Lors d’un party, un collègue me présente un de ses amis : un bel homme, intelligent, cultivé et gentil. Bref, tout semble parfait jusqu’à ce que j’apprenne, au détour d’une conversation, qu’il est «déchétarien », c’est-à-dire qu’il se nourrit exclusivement de nourriture jetée à la poubelle par les magasins d’alimentation (Note à moi-même : On essaie encore de me matcher avec un weirdo!). J’avale alors une grosse gorgée de vin et lui demande s’il trouve bien tous ses nutriments et vitamines dans les poubelles. Mon regard part déjà à la recherche d’une autre personne, sexy si possible, mais surtout, saine d’esprit.

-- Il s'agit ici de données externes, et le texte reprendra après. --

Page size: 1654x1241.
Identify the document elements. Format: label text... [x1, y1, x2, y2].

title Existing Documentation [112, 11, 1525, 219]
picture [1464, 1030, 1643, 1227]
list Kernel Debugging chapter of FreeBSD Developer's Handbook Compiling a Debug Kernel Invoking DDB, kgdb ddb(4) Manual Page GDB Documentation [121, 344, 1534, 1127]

Remarquant sans doute mon désintérêt et ma — ô combien subtile — pointe de sarcasme, il entreprend de me convaincre du bien-fondé de sa démarche. «C’est fou toute la nourriture gaspillée, lance-t-il. Les supermarchés jettent la bouffe une semaine avant la date d’expiration. À peu près la moitié de ce qui est jeté est encore comestible !» (Voix intérieure : Au moins, c’est parce qu’il est un écolo anticapitaliste et non un cheap.) Quand même, pour être bien certaine, je le confronte : «Mais si tu étais vraiment riche, disons que tu hérites d’une grand-mère millionnaire, tu continuerais à fouiller dans les poubelles ? Ou bien tu irais dans les restos cinq étoiles ? » Il me donne la réponse attendue (un point pour lui) : «Comme je suis déchétarien pour des raisons politiques et environnementales, oui, je continuerais, c’est clair !»

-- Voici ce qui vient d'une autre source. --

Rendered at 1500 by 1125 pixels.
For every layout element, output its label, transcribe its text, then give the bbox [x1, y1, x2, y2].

Bizarrement, je commence à m’intéresser à son histoire. Peut-être que mon esprit journalistique prend le dessus sur ma chasse à l’homme, mais j’écoute la suite d’une oreille attentive. «C’est fou ce que je peux trouver : du bon pain, des pâtisseries, des sacs de farine, des conserves de légumineuses, des fruits et légumes impeccables, etc. » Ici, je le coupe: «Donc tu ne manges pas la viande ou le fromage que tu trouves ?» Il m’explique : « La plupart des déchétariens sont aussi végétariens au départ. En plus, comme les poubelles ne sont pas réfrigérées, disons qu’il faut éviter ces produits.»

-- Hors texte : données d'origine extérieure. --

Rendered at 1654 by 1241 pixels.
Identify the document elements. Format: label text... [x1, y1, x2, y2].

Je lui demande s’il y a de meilleures poubelles à Montréal, comme il y a de meilleures tables. Insensible à ma pointe d’ironie, il s’empare alors de son iPad (malheureusement pas trouvé dans une poubelle) pour me montrer un site (trashwiki.org) sur lequel sont répertoriées les meilleures poubelles des grandes villes. En complément, on trouve des cartes et de l’information, comme les aliments disponibles selon le jour. Si je me fie à Google, New York serait le paradis des déchétariens, ou freegans en anglais. À Montréal, mon nouvel ami vante les poubelles du marché Atwater. Il fait aussi de belles trouvailles dans celles des petites épiceries de fruits et légumes sur le Plateau et dans le Mile-End. Paraît-il que les poubelles du marché Jean-Talon sont très populaires, voire trop.
Est-ce son enthousiasme ou le vin qui me monte à la tête ? Je me surprends à le bombarder de questions. Et l’hygiène ? «La plupart du temps, ça va, les aliments sont emballés. Je fais bien attention pour choisir des aliments comestibles. Quand ils ne sont pas emballés, je les lave très bien avant de les manger. Aussi, je fais bouillir la plupart de mes légumes.» J’imagine que les commerçants ne tripent pas trop, non ? «Certains sont fâchés parce qu’ils voudraient que les gens paient pour leurs produits. Pour la plupart, c’est correct, s’il n’y a pas de dégâts autour des poubelles.» Et ça ne te tente pas parfois : le panier d’épicerie, les aliments frais à portée de la main, le sourire de la caissière ? «En fait, c’est vrai que c’est difficile et que ça prend plus de temps que faire l’épicerie. Par contre, c’est vraiment plus le fun ! C’est une aventure à chaque fois.»
Bon là je trouve qu’il exagère quand même. T’en mets pas un peu là? «C’est vrai, j’apporte ma lampe de poche, je mets des grosses bottes, des vêtements imperméables, puis je plonge dans la poubelle. Ensuite, je reviens chez moi content et quand je cuisine, je n’ai pas le choix d’être créatif, en fonction de mes trouvailles.» Et ça ne te gêne pas? «Non, pas du tout, parce que je me bats comme ça contre le gaspillage dû à la surconsommation. Par contre, je préfère y aller avec quelqu’un. Tu m’accompagnes un jour?» Son air charmant prend le dessus sur mon hésitation. Oui, pourquoi pas!
J’imagine déjà le romantisme de la situation : «Chérie, passons à la poubelle !»
Cette chronique fictive s’inspire d’une interview avec Micheala Holt, une vraie déchétarienne.